### INSTRUCTION
Could you return, word for word, the stretch of lines from the very first one through the line that contains "Anmeldung möglich", with both of those lines included?

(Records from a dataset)
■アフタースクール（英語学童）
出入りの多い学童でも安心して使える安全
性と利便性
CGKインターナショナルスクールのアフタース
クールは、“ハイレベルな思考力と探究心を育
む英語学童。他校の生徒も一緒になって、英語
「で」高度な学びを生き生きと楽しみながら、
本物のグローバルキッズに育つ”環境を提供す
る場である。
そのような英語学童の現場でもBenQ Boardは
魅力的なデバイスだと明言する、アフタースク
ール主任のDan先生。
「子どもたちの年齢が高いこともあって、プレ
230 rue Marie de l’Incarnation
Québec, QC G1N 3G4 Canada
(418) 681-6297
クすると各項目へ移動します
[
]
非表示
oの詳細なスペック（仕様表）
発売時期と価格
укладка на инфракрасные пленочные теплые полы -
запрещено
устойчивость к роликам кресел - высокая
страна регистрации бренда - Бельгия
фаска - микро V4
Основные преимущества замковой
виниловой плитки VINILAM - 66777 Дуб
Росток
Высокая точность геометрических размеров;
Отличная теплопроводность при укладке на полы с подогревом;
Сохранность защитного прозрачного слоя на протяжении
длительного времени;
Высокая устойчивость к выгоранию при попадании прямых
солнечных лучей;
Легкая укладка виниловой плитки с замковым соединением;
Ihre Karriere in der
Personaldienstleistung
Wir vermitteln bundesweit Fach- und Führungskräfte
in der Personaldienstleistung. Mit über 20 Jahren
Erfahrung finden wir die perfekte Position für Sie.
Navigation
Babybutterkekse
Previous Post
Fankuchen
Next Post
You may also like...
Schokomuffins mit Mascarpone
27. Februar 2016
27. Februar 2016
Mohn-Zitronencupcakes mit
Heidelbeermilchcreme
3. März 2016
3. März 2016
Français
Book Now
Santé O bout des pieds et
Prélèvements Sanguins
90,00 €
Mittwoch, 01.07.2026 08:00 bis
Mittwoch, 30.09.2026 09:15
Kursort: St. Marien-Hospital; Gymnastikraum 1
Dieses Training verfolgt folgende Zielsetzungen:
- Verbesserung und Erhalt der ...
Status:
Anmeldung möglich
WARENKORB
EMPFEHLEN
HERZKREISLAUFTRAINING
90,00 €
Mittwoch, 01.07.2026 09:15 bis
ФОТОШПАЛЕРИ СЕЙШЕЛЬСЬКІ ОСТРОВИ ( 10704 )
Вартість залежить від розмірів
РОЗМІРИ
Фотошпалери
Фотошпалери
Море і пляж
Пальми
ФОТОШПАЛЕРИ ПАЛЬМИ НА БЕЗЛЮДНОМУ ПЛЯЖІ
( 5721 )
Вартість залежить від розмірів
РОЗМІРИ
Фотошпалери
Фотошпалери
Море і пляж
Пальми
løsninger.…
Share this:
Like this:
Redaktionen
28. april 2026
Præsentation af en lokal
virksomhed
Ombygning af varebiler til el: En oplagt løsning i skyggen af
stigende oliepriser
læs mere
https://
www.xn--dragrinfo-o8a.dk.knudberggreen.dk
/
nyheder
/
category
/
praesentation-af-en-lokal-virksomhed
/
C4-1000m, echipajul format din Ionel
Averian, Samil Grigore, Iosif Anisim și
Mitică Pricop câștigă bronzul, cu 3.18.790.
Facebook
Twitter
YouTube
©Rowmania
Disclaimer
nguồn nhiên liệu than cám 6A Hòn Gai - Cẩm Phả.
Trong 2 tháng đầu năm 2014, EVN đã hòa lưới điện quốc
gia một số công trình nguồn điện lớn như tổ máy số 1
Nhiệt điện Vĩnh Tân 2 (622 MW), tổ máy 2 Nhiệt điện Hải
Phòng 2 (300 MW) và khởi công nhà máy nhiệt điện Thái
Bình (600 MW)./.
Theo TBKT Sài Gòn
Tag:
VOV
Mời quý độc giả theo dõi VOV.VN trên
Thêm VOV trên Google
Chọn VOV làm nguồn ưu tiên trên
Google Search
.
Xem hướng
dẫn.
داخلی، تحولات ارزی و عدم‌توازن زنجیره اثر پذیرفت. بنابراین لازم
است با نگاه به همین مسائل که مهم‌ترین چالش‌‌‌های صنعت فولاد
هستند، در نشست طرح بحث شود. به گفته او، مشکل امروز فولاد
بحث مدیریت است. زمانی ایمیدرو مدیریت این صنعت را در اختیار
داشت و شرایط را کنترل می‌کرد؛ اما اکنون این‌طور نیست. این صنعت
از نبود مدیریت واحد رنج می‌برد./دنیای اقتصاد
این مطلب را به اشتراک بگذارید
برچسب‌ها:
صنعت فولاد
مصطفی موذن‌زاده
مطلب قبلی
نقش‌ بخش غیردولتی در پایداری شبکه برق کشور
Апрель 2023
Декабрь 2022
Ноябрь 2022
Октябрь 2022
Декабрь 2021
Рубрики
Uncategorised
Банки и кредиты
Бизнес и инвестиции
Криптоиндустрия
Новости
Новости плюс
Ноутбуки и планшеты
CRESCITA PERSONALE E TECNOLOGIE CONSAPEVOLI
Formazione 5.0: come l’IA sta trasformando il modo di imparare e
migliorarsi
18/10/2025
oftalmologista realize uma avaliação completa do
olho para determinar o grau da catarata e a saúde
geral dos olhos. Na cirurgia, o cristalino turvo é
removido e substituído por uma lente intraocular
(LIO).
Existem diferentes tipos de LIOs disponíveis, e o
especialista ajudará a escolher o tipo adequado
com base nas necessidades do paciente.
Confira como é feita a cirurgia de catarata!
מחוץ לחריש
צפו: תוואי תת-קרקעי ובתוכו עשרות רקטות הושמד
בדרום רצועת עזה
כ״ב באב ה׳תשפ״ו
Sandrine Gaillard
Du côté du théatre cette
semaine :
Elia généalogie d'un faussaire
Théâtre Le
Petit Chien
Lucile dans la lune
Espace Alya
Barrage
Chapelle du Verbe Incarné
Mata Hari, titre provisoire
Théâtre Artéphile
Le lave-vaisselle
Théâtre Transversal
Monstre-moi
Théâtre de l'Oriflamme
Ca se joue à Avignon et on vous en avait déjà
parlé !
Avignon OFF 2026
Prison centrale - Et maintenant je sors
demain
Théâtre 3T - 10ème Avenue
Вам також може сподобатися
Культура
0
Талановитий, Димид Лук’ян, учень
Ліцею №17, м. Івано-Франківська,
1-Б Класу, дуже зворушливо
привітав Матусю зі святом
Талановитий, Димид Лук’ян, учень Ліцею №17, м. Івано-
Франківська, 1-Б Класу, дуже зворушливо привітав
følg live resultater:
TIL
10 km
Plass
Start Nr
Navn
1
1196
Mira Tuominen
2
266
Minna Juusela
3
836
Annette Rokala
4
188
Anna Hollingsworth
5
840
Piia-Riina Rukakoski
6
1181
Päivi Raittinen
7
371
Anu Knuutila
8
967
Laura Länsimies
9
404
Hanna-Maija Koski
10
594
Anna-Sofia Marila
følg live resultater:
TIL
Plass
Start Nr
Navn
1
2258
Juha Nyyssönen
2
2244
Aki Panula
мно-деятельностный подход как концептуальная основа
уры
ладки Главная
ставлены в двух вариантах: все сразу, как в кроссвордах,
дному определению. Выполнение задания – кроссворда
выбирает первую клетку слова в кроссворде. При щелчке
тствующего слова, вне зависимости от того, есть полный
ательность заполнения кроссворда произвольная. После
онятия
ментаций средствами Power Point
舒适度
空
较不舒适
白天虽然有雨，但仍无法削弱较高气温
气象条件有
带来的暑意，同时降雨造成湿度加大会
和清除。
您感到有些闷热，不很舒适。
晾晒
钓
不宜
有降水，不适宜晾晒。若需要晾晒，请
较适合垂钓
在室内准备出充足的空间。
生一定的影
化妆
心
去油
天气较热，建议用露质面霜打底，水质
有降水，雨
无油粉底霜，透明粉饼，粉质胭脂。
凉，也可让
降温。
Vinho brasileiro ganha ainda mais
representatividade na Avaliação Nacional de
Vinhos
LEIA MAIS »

### WRITTEN SOLUTION
■アフタースクール（英語学童）
出入りの多い学童でも安心して使える安全
性と利便性
CGKインターナショナルスクールのアフタース
クールは、“ハイレベルな思考力と探究心を育
む英語学童。他校の生徒も一緒になって、英語
「で」高度な学びを生き生きと楽しみながら、
本物のグローバルキッズに育つ”環境を提供す
る場である。
そのような英語学童の現場でもBenQ Boardは
魅力的なデバイスだと明言する、アフタースク
ール主任のDan先生。
「子どもたちの年齢が高いこともあって、プレ
230 rue Marie de l’Incarnation
Québec, QC G1N 3G4 Canada
(418) 681-6297
クすると各項目へ移動します
[
]
非表示
oの詳細なスペック（仕様表）
発売時期と価格
укладка на инфракрасные пленочные теплые полы -
запрещено
устойчивость к роликам кресел - высокая
страна регистрации бренда - Бельгия
фаска - микро V4
Основные преимущества замковой
виниловой плитки VINILAM - 66777 Дуб
Росток
Высокая точность геометрических размеров;
Отличная теплопроводность при укладке на полы с подогревом;
Сохранность защитного прозрачного слоя на протяжении
длительного времени;
Высокая устойчивость к выгоранию при попадании прямых
солнечных лучей;
Легкая укладка виниловой плитки с замковым соединением;
Ihre Karriere in der
Personaldienstleistung
Wir vermitteln bundesweit Fach- und Führungskräfte
in der Personaldienstleistung. Mit über 20 Jahren
Erfahrung finden wir die perfekte Position für Sie.
Navigation
Babybutterkekse
Previous Post
Fankuchen
Next Post
You may also like...
Schokomuffins mit Mascarpone
27. Februar 2016
27. Februar 2016
Mohn-Zitronencupcakes mit
Heidelbeermilchcreme
3. März 2016
3. März 2016
Français
Book Now
Santé O bout des pieds et
Prélèvements Sanguins
90,00 €
Mittwoch, 01.07.2026 08:00 bis
Mittwoch, 30.09.2026 09:15
Kursort: St. Marien-Hospital; Gymnastikraum 1
Dieses Training verfolgt folgende Zielsetzungen:
- Verbesserung und Erhalt der ...
Status:
Anmeldung möglich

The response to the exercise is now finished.